==== Input

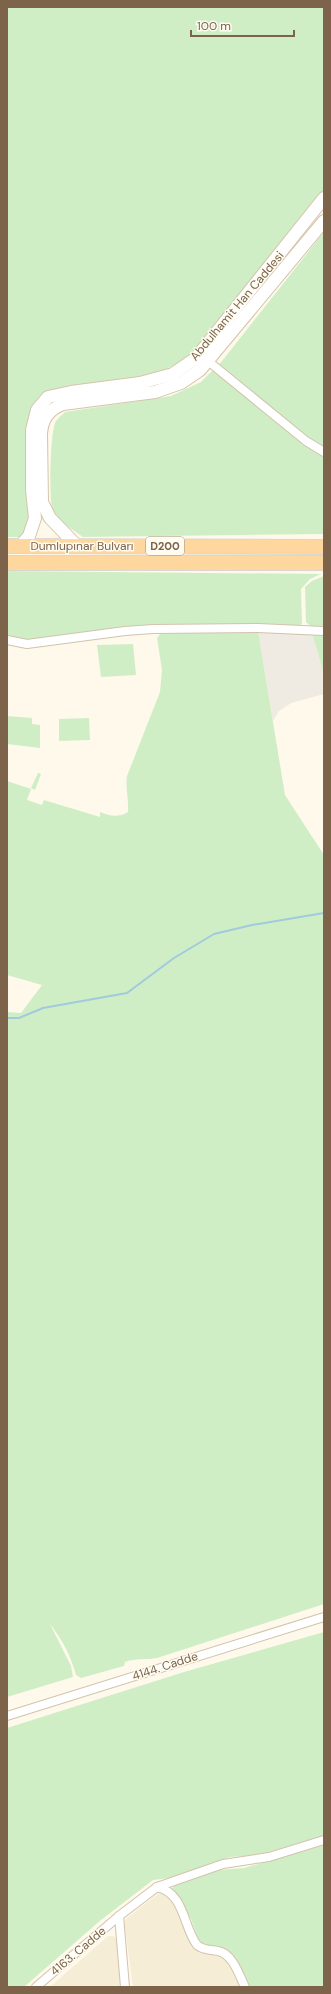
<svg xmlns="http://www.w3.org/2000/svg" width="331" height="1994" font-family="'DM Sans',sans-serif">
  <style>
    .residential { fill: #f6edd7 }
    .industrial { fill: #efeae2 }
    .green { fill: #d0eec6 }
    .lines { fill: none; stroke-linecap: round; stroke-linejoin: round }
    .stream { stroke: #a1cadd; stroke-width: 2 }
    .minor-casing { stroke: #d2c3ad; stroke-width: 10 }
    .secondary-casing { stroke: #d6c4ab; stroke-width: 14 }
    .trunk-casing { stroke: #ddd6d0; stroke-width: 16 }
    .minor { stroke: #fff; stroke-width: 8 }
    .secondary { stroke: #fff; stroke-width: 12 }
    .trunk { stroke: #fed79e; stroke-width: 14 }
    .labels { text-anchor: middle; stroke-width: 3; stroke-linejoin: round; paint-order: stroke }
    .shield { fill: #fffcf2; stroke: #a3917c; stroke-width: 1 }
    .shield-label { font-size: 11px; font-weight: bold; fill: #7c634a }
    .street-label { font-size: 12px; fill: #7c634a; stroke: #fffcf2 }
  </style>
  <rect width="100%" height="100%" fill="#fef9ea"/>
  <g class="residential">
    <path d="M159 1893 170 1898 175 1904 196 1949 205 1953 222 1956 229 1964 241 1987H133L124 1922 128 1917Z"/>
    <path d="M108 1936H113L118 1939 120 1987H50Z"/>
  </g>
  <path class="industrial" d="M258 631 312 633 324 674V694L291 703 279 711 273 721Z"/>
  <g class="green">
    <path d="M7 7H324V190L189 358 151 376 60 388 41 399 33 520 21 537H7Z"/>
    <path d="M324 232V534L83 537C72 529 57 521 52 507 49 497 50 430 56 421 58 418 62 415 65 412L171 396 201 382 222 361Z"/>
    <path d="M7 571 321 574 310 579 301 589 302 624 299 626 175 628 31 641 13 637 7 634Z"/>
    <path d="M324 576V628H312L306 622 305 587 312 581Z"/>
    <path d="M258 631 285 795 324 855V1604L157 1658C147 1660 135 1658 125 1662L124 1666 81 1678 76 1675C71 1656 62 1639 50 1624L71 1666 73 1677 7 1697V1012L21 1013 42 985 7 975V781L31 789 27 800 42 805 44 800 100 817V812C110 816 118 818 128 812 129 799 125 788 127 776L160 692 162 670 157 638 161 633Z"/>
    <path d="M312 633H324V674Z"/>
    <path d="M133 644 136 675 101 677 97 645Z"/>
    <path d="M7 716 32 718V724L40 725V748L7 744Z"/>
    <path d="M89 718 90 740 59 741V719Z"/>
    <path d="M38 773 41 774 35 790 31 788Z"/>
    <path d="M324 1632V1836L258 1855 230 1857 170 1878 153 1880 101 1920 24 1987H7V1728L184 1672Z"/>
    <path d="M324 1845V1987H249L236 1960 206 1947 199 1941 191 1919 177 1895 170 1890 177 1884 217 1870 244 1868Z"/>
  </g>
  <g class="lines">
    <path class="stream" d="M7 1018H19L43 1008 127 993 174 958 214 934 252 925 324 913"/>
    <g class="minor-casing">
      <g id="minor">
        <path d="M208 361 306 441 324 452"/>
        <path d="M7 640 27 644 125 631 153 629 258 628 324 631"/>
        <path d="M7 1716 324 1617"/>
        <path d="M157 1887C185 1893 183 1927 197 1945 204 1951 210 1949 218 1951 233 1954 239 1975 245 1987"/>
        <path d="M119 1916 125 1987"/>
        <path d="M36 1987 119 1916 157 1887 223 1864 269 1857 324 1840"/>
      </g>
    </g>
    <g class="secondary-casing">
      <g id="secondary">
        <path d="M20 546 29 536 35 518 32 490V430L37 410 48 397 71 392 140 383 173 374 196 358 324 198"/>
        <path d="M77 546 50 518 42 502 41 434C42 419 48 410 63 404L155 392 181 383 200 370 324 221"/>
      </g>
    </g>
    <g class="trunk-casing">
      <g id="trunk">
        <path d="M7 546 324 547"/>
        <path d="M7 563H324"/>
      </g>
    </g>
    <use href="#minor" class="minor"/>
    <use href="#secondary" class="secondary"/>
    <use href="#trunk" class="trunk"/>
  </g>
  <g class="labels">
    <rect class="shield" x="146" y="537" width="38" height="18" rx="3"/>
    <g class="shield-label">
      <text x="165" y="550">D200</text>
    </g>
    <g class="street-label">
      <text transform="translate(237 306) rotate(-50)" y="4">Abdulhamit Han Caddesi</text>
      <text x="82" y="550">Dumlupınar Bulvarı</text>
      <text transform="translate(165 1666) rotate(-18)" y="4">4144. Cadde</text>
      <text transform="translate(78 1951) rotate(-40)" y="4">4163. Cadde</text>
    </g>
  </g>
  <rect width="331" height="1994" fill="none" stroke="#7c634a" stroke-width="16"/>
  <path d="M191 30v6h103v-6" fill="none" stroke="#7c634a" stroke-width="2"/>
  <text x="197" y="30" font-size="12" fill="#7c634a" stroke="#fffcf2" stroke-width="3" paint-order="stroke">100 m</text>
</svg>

========

▸ Exercise prompt: The data above should be returned in full, exactly as written, apart from its images.

▸ Output for this task:
<svg xmlns="http://www.w3.org/2000/svg" width="331" height="1994" font-family="'DM Sans',sans-serif">
  <style>
    .residential { fill: #f6edd7 }
    .industrial { fill: #efeae2 }
    .green { fill: #d0eec6 }
    .lines { fill: none; stroke-linecap: round; stroke-linejoin: round }
    .stream { stroke: #a1cadd; stroke-width: 2 }
    .minor-casing { stroke: #d2c3ad; stroke-width: 10 }
    .secondary-casing { stroke: #d6c4ab; stroke-width: 14 }
    .trunk-casing { stroke: #ddd6d0; stroke-width: 16 }
    .minor { stroke: #fff; stroke-width: 8 }
    .secondary { stroke: #fff; stroke-width: 12 }
    .trunk { stroke: #fed79e; stroke-width: 14 }
    .labels { text-anchor: middle; stroke-width: 3; stroke-linejoin: round; paint-order: stroke }
    .shield { fill: #fffcf2; stroke: #a3917c; stroke-width: 1 }
    .shield-label { font-size: 11px; font-weight: bold; fill: #7c634a }
    .street-label { font-size: 12px; fill: #7c634a; stroke: #fffcf2 }
  </style>
  <rect width="100%" height="100%" fill="#fef9ea"/>
  <g class="residential">
    <path d="M159 1893 170 1898 175 1904 196 1949 205 1953 222 1956 229 1964 241 1987H133L124 1922 128 1917Z"/>
    <path d="M108 1936H113L118 1939 120 1987H50Z"/>
  </g>
  <path class="industrial" d="M258 631 312 633 324 674V694L291 703 279 711 273 721Z"/>
  <g class="green">
    <path d="M7 7H324V190L189 358 151 376 60 388 41 399 33 520 21 537H7Z"/>
    <path d="M324 232V534L83 537C72 529 57 521 52 507 49 497 50 430 56 421 58 418 62 415 65 412L171 396 201 382 222 361Z"/>
    <path d="M7 571 321 574 310 579 301 589 302 624 299 626 175 628 31 641 13 637 7 634Z"/>
    <path d="M324 576V628H312L306 622 305 587 312 581Z"/>
    <path d="M258 631 285 795 324 855V1604L157 1658C147 1660 135 1658 125 1662L124 1666 81 1678 76 1675C71 1656 62 1639 50 1624L71 1666 73 1677 7 1697V1012L21 1013 42 985 7 975V781L31 789 27 800 42 805 44 800 100 817V812C110 816 118 818 128 812 129 799 125 788 127 776L160 692 162 670 157 638 161 633Z"/>
    <path d="M312 633H324V674Z"/>
    <path d="M133 644 136 675 101 677 97 645Z"/>
    <path d="M7 716 32 718V724L40 725V748L7 744Z"/>
    <path d="M89 718 90 740 59 741V719Z"/>
    <path d="M38 773 41 774 35 790 31 788Z"/>
    <path d="M324 1632V1836L258 1855 230 1857 170 1878 153 1880 101 1920 24 1987H7V1728L184 1672Z"/>
    <path d="M324 1845V1987H249L236 1960 206 1947 199 1941 191 1919 177 1895 170 1890 177 1884 217 1870 244 1868Z"/>
  </g>
  <g class="lines">
    <path class="stream" d="M7 1018H19L43 1008 127 993 174 958 214 934 252 925 324 913"/>
    <g class="minor-casing">
      <g id="minor">
        <path d="M208 361 306 441 324 452"/>
        <path d="M7 640 27 644 125 631 153 629 258 628 324 631"/>
        <path d="M7 1716 324 1617"/>
        <path d="M157 1887C185 1893 183 1927 197 1945 204 1951 210 1949 218 1951 233 1954 239 1975 245 1987"/>
        <path d="M119 1916 125 1987"/>
        <path d="M36 1987 119 1916 157 1887 223 1864 269 1857 324 1840"/>
      </g>
    </g>
    <g class="secondary-casing">
      <g id="secondary">
        <path d="M20 546 29 536 35 518 32 490V430L37 410 48 397 71 392 140 383 173 374 196 358 324 198"/>
        <path d="M77 546 50 518 42 502 41 434C42 419 48 410 63 404L155 392 181 383 200 370 324 221"/>
      </g>
    </g>
    <g class="trunk-casing">
      <g id="trunk">
        <path d="M7 546 324 547"/>
        <path d="M7 563H324"/>
      </g>
    </g>
    <use href="#minor" class="minor"/>
    <use href="#secondary" class="secondary"/>
    <use href="#trunk" class="trunk"/>
  </g>
  <g class="labels">
    <rect class="shield" x="146" y="537" width="38" height="18" rx="3"/>
    <g class="shield-label">
      <text x="165" y="550">D200</text>
    </g>
    <g class="street-label">
      <text transform="translate(237 306) rotate(-50)" y="4">Abdulhamit Han Caddesi</text>
      <text x="82" y="550">Dumlupınar Bulvarı</text>
      <text transform="translate(165 1666) rotate(-18)" y="4">4144. Cadde</text>
      <text transform="translate(78 1951) rotate(-40)" y="4">4163. Cadde</text>
    </g>
  </g>
  <rect width="331" height="1994" fill="none" stroke="#7c634a" stroke-width="16"/>
  <path d="M191 30v6h103v-6" fill="none" stroke="#7c634a" stroke-width="2"/>
  <text x="197" y="30" font-size="12" fill="#7c634a" stroke="#fffcf2" stroke-width="3" paint-order="stroke">100 m</text>
</svg>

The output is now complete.